Of course it’s easy for us to be wise.  We know the story.  But they didn’t.  We see glory in the empty tomb, the angel, the message.  They felt astonishment, fear, even terror.  They’d brought spices for a body not even there for a Messiah who was dead.  Doubly stupid.  But we know they were not foolish at all, that they were right to trust in Jesus, because, as the angel says, in the most important words in the Bible, “You are looking for Jesus of Nazareth, who was crucified.  He has been raised.”

Mark ends with the fear of Mary Magdalene and the other women.  But it is a fear pregnant with hope.  Jesus is alive.  They will see him.  His experiment of love is not over.  Even death, the strongest power of all, cannot quench it.  His seemingly absurd kingdom of love, of justice, of hope goes on, and now nothing can destroy it.

Turning to contemporary society, it is almost always easier to believe in power than in love.  Power makes the news, from Pontius Pilate sentencing Jesus to death, to a terrorist trying to plant a bomb on the tube, from the power of the wealthy buying off justice to government imprisoning the opposition.  Against such normality, it has always seemed foolish to take the path of faith.  But such foolishness does change the world – goodness, kindness, gentleness, self-sacrifice.

The story which has been resonating with me over recent days is that of Lt Col Arnaud Beltrame.  He is the French police officer who was killed after swapping places with a female hostage at the siege in the Super U supermarket in the small village of Trebes in southern France recently.  Beltrame was a professional who did what he thought was right in that situation.  But he was also a Christian, who, according to his priest, had rediscovered his faith some years before, making his first communion in his thirties.  As was said at his requiem mass:

These holy days recall the redemptive sacrifice of Christ. Let us praise the Lord for having let Arnaud imitate Jesus, to live out the teaching that “greater love has no one than this, to lay down one’s life for one’s friends.” (Jn 15:13). Arnaud knew the terrible risk that he was taking in offering himself as a hostage to the terrorist. He did it to save a life—many lives perhaps—because such was his commitment as an officer and a Christian.

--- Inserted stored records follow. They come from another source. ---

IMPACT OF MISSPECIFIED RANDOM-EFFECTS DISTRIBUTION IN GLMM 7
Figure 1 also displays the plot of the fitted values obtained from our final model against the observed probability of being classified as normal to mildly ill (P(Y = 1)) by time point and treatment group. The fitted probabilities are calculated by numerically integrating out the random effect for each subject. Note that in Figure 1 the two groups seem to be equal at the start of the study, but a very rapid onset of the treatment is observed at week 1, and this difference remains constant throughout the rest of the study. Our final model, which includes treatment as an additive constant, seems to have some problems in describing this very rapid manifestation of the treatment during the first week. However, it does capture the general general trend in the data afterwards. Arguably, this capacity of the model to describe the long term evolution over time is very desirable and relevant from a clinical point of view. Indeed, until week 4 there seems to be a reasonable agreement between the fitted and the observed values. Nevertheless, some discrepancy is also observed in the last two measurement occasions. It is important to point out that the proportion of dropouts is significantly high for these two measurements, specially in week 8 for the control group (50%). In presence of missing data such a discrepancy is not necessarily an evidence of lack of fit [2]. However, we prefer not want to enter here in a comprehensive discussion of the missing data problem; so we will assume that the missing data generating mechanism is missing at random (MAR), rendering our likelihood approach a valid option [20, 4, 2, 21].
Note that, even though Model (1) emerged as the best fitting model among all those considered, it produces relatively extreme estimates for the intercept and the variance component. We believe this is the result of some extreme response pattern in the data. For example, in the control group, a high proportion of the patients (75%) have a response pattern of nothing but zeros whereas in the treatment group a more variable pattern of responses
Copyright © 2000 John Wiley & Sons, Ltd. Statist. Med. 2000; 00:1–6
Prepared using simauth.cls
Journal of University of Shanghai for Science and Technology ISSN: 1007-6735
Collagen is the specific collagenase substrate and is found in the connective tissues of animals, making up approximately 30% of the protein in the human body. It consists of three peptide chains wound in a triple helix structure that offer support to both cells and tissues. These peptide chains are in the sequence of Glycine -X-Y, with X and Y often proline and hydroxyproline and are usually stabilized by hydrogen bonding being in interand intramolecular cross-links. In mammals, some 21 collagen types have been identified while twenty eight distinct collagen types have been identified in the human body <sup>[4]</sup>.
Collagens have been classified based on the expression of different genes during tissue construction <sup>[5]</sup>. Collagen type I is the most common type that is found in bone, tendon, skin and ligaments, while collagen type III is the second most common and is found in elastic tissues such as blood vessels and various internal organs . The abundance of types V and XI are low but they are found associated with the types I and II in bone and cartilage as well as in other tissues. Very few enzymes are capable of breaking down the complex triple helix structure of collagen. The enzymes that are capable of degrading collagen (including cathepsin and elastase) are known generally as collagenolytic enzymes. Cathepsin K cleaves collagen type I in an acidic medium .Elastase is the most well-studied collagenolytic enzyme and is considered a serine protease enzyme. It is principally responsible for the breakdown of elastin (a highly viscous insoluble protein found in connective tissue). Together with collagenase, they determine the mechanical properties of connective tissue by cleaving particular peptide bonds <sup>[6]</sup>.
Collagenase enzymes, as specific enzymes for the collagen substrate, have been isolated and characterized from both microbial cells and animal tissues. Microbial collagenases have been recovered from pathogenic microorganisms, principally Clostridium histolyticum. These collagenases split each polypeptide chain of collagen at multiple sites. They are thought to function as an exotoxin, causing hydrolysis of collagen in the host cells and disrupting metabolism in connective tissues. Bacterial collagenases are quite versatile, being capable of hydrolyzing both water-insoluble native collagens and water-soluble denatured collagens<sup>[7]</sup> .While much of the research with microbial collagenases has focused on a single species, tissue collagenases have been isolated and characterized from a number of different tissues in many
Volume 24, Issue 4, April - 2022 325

I hope we are not called to imitate Jesus in laying down our lives as was Arnaud Beltrame. But I do hope that we are inspired as he was, by the living presence of Jesus in our lives.  A living presence which his own death on a cross could not extinguish, and which was shared first with Mary Magdalene, and has spread today to us.

Tidy minds have, over recent centuries, struggled with faith.  In prizing intelligence, they have thought faith a silly business, sometimes dangerously so.  And students and others here have to face these questions.  Can we find our faith and our trust in science compatible, even mutually beneficial?  Can we see in our faith the resources for justice for people of different races, genders, abilities, sexualities?  For all that the psalmist thought the atheist was foolish, and the rationalist today says the same of the believer – I’d prefer not to make such accusations.  On this All Fools’ Day, surely it’s clear that we are all somewhat foolish, sometimes wise, capable of brilliant feats of intelligence, and astonishing stupidity.  But, on this first of April Easter Day, I simply want to say that I am glad that I, like Mary Magdalene, have foolishly followed Jesus through life, to his death and in his risen life.  And I hope you are as foolish as I am.